DİRENİŞİ KADINLAR GÖTÜRÜYOR
SeraPool işçilerinin yüzde 80’i kadın. Kadınlar erkeklerle aynı işi yapıyor. Kendi ağırlığı kadar ağır kasaları taşıyorlar. Bir kadın işçi “10 kişinin yapacağı işi 6 kişi yapıyoruz” diyor. Ancak aldıkları ücret erkeklere göre daha düşük. Bir kadın işçi “Aldığı 1000 lirayı utandığı için söyleyemeyen arkadaş var” diyor. Kreş sorusuna gülüyorlar: “Her şey bitti de kreş mi kaldı?” Eşi-dostu-akrabası olan şanslı. Çocuğu onlardan birine vardiyalı olarak bırakı-yor. Çocuğa baksın diye memleketten dedesini getiren de var, çocuğu eve kilitleyip çıkmak zorunda olan da, “Çocuğu sübyan okuluna bıraktım” diyen de. Bir kadın işçi arkadaşlarıyla konuşuyor: “Şimdi eve gideceğim ama ütü yapmak için değil, dinlenip geleceğim.”
Direnişle sosyalleştiklerini söyleyen kadın işçiler, birbirlerini de direnişle tanımış: “Kadın işçiler olarak birbirimizin yüzünü görmüyorduk, gördüklerimizin de adını bilmiyorduk. Birbirimizle çalışırken tartışarak tanışıyor, birbirimizi yanlış tanıyorduk.”
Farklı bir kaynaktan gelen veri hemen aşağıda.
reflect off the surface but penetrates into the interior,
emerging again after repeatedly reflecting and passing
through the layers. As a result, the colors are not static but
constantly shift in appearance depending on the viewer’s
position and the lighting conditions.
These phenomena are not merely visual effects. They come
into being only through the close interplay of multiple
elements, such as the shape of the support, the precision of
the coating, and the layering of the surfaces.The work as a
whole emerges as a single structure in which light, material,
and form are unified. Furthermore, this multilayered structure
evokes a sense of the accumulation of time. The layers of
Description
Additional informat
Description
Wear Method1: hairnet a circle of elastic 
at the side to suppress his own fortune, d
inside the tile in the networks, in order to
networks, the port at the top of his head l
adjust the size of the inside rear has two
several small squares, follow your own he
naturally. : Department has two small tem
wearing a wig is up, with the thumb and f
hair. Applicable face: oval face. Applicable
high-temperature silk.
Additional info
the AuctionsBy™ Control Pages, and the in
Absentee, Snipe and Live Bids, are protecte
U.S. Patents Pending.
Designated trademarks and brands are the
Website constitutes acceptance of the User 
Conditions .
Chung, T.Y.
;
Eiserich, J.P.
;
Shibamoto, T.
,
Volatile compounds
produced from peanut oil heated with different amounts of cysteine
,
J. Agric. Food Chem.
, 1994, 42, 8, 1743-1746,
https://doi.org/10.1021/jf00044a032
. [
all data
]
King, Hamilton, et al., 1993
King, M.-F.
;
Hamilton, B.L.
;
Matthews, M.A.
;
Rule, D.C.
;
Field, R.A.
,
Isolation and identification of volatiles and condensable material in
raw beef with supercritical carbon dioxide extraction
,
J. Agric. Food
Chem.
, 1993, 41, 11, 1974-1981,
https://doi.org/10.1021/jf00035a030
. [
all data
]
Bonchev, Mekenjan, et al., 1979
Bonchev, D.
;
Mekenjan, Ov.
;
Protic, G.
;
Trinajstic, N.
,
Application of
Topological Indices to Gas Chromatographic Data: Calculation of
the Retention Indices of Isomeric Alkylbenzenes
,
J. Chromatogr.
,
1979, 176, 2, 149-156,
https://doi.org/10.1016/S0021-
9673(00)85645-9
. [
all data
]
İŞÇİNİN SENDİKASI: CAM KERAMİK-İŞ
Öncü işçiler sendika araştırması yaptıktan sonra yüzde 1 iş kolu barajının altında kalsa da Cam Keramik-İş’i kendilerine uygun bulmuş. Nedenini ise şöyle açıklıyorlar: “Aylık 50 bin lira maaş alan sendikacı işçinin halinden ne anlar? Cam Keramik-İş bizim sendikamız.” Örgütlenme çalışmalarını patrondan gizli yürüttüklerini anlatan işçiler, önce örgütlenme fikrine sıcak bakan işçilerle görüşüyor. Çünkü fabrikada sendikayı ‘günah’ görenler de, ‘komünist işi’ gören de var. Sendika için toplantılar yapmışlar. Ama dikkat çekmemek için servislerden farklı noktalarda inip, toplantı için belirlenen yerde öyle gitmişler.
Kadın işçiler ise ayrı toplantılar yaparak sendikayı tartışmış. Direnişin 6. gününde kurdukları komiteler ve seçtikleri 3 işyeri temsilcisiyle sendikayı işçiler yönetiyor.